Quali sono le emozioni dopo i primi giorni di lavoro con la squadra?

“Come mia abitudine, ho fatto tanti dialoghi singoli. Mi mancano ancora 4-5 giocatori con cui parlare. Prima di fare il primo discorso collettivo voglio conoscere tutti i miei ragazzi. In ogni caso, i dialoghi che ho già ho fatto sono andati oltre le migliori aspettative. Ho avuto la sensazione di avere a che fare con professionisti seri, che vogliono riscattare l’ultima annata. E’ una cosa fondamentale perchè in questo calcio non si può prescindere da motivazioni forti. Questo gruppo ha voglia di riscatto”.

Si rivede nel ruolo di “sergente di ferro” che le è stato attribuito?
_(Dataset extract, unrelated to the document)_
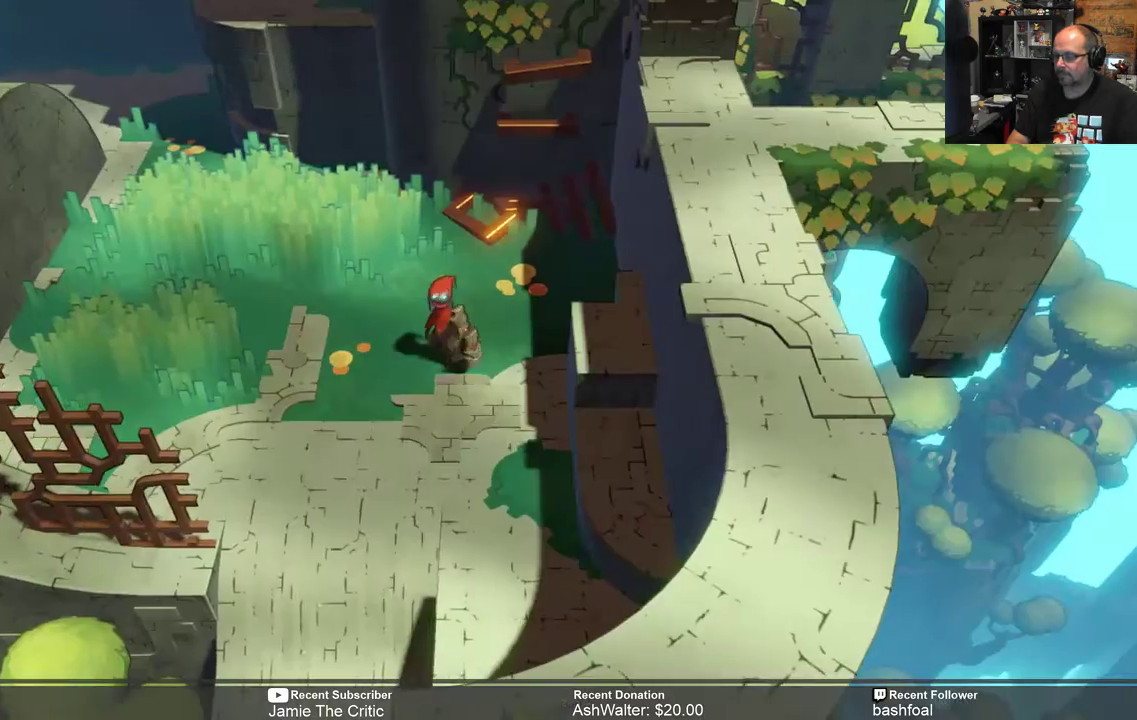
{"buttons": ["R2"], "left_stick": "down", "right_stick": "center", "events": []}
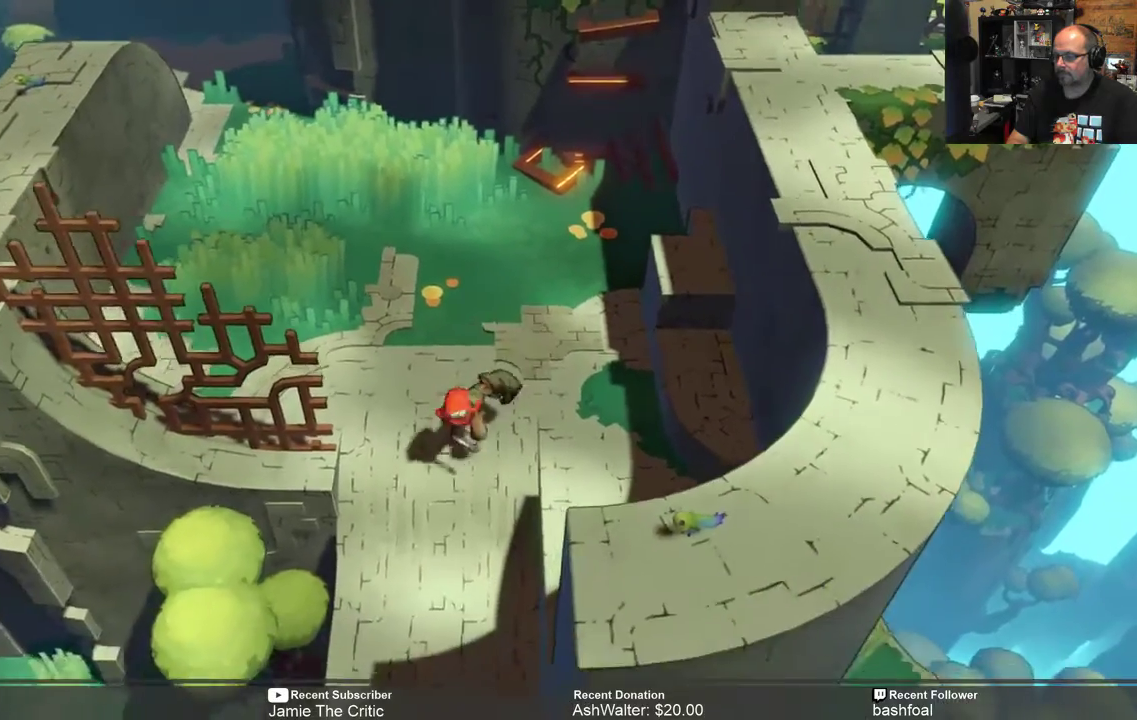
{"buttons": ["R2"], "left_stick": "center", "right_stick": "center", "events": [[33, "left_stick", "center"]]}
“Io sono solo me stesso. E’ da 13 anni che faccio l’allenatore professionista e con grande naturalezza trasmetto i miei valori ai calciatori. Non mi sono mai posto questa domanda. Evidentemente questa definizione fa comodo a livello giornalistico. Parlando coi ragazzi ho capito che si è esagerato su certe cose che si sono dette sulla squadra. Difficilmente mi sbaglio e sono convinto che tutti mi daranno quello che hanno dentro”.

Cosa si aspetta sul mercato da qui fino a fine agosto?

“Non per essere ripetitivo, ma di mercato parlo solo con la società. Ci deve essere rispetto dei ruoli, quindi saranno Branca e Ausilio a rispondere alle vostre domande”.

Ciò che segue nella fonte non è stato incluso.